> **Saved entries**

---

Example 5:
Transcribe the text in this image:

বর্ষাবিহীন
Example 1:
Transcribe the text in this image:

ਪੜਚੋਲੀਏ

> **Task directions**
Output the records above in full, with nothing altered.

> **Task solution**
---

Example 5:
Transcribe the text in this image:

বর্ষাবিহীন
Example 1:
Transcribe the text in this image:

ਪੜਚੋਲੀਏ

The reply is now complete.